Commission authorises two genetically modified products for food and feed use
Today, the Commission authorised two Genetically Modified Organisms (GMOs), both for food and feed uses (MON 87427 × MON 89034 × 1507 × MON 88017 × 59122, and maize combining two, three or four of the single MON 87427, MON 89034, 1507, MON 88017 and 59122) and renewed the authorisation of one (maize NK603 x MON 810) also for food and feed. All of these Genetically Modified Organisms have gone through a comprehensive authorisation procedure, including a favourable scientific assessment by the European Food Safety Authority (EFSA). The authorisation decisions do not cover cultivation. All Member States had the right to express their view in the Standing Committee and subsequently the Appeal Committee, and the outcome is that the European Commission has the legal backing of the Member States to proceed with the authorisation. The authorisations are valid for 10 years, and any products produced from these Genetically Modified Organisms will be subject to the EU’s strict labelling and traceability rules. For more information on GMOs in the EU see here.

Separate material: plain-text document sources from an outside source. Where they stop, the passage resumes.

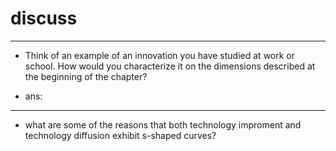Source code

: # discuss
---
+ Think of an example of an innovation you have studied at work or school. How would you characterize it on the dimensions described at the beginning of the chapter?

+ ans: 


---
+ what are some of the reasons that both technology improment and technology diffusion exhibit s-shaped curves?


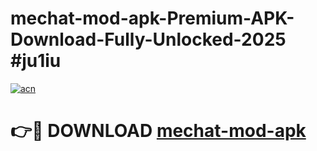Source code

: # mechat-mod-apk-Premium-APK-Download-Fully-Unlocked-2025 #ju1iu

[![acn](https://github.com/user-attachments/assets/0f9c940e-d8b0-45ae-aac7-cd30a18b3e1c)](https://app.mediaupload.pro?title=mechat-mod-apk&ref=07M)

# 👉🔴 DOWNLOAD [mechat-mod-apk](https://app.mediaupload.pro?title=mechat-mod-apk&ref=07M)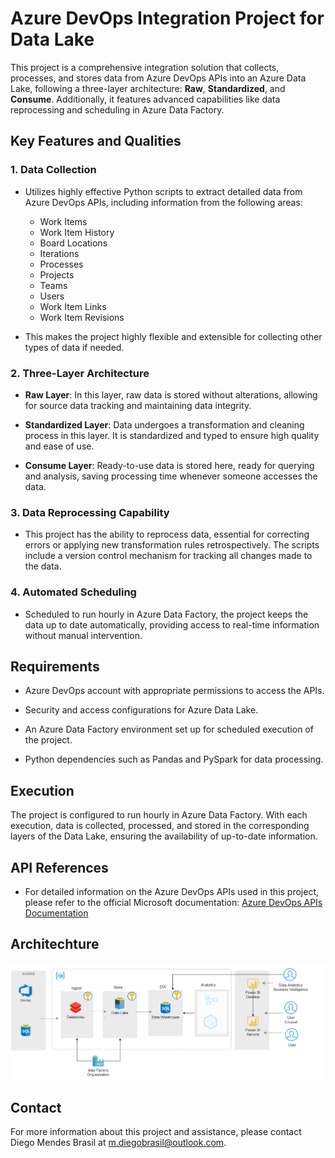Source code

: # Azure DevOps Integration Project for Data Lake

This project is a comprehensive integration solution that collects, processes, and stores data from Azure DevOps APIs into an Azure Data Lake, following a three-layer architecture: **Raw**, **Standardized**, and **Consume**. Additionally, it features advanced capabilities like data reprocessing and scheduling in Azure Data Factory.

## Key Features and Qualities

### 1. Data Collection

- Utilizes highly effective Python scripts to extract detailed data from Azure DevOps APIs, including information from the following areas:
  - Work Items
  - Work Item History
  - Board Locations
  - Iterations
  - Processes
  - Projects
  - Teams
  - Users
  - Work Item Links
  - Work Item Revisions

- This makes the project highly flexible and extensible for collecting other types of data if needed.

### 2. Three-Layer Architecture

- **Raw Layer**: In this layer, raw data is stored without alterations, allowing for source data tracking and maintaining data integrity.

- **Standardized Layer**: Data undergoes a transformation and cleaning process in this layer. It is standardized and typed to ensure high quality and ease of use.

- **Consume Layer**: Ready-to-use data is stored here, ready for querying and analysis, saving processing time whenever someone accesses the data.

### 3. Data Reprocessing Capability

- This project has the ability to reprocess data, essential for correcting errors or applying new transformation rules retrospectively. The scripts include a version control mechanism for tracking all changes made to the data.

### 4. Automated Scheduling

- Scheduled to run hourly in Azure Data Factory, the project keeps the data up to date automatically, providing access to real-time information without manual intervention.

## Requirements

- Azure DevOps account with appropriate permissions to access the APIs.

- Security and access configurations for Azure Data Lake.

- An Azure Data Factory environment set up for scheduled execution of the project.

- Python dependencies such as Pandas and PySpark for data processing.

## Execution

The project is configured to run hourly in Azure Data Factory. With each execution, data is collected, processed, and stored in the corresponding layers of the Data Lake, ensuring the availability of up-to-date information.

## API References

- For detailed information on the Azure DevOps APIs used in this project, please refer to the official Microsoft documentation: [Azure DevOps APIs Documentation](https://learn.microsoft.com/en-us/rest/api/azure/devops)


## Architechture

![Reference](img/arquitetura_devops.png)

## Contact

For more information about this project and assistance, please contact Diego Mendes Brasil at m.diegobrasil@outlook.com.
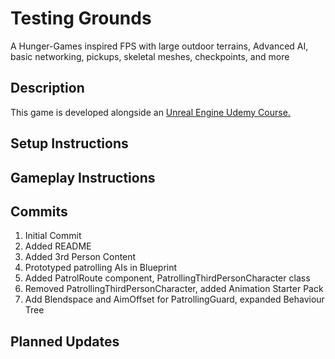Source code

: Testing Grounds
====================
A Hunger-Games inspired FPS with large outdoor terrains, Advanced AI, basic networking, pickups, skeletal meshes, checkpoints, and more

Description
-----------
This game is developed alongside an [Unreal Engine Udemy Course.](https://www.udemy.com/unrealcourse/)

Setup Instructions
------------------

Gameplay Instructions
--------------------

Commits
--------
1. Initial Commit
1. Added README
1. Added 3rd Person Content
1. Prototyped patrolling AIs in Blueprint
1. Added PatrolRoute component, PatrollingThirdPersonCharacter class
1. Removed PatrollingThirdPersonCharacter, added Animation Starter Pack
1. Add Blendspace and AimOffset for PatrollingGuard, expanded Behaviour Tree

Planned Updates
---------------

€405 billion invested in Europe’s real economy under the European Structural and Investment Funds
By October 2018, nearly two-thirds of the European Structural and Investment Funds’ budget for 2014-2020 had been committed to concrete projects. By end of 2017, 1 million businesses, including 74.000 start-ups, had received support to expand, innovate, launch new products and create jobs. Overall, 1.7 million investment projects have been selected for EU support across Europe, in addition to 2.7 million beneficiaries under rural development programmes. These are just some of the take-aways from a Commission report published today that shows the main results under the five European Structural and Investment Funds, halfway through the 2014-2020 EU budget period. Vice-President Jyrki Katainen, responsible for Jobs, Growth, Investment and Competitiveness, said: “This report shows that the European Structural and Investment Funds are helping us reach our EU-wide goals of growth and jobs in key areas such as research and innovation as well as transition towards low-carbon, circular economy. The progress made clearly shows the added value of structural funds for businesses and citizens alike.” Commissioner for Regional Policy Corina Crețu said: “Cohesion policy is delivering. The figures speak for themselves: the implementation of the programmes is continuing at cruising speed, halfway into the 2014-2020 budget period. Besides these impressive numbers are the stories of millions of Europeans whose lives are changing for the better thanks to EU investments. This is a solid argument for a strong Cohesion Policy after 2020.” More information is available in the press release and in the factsheet online.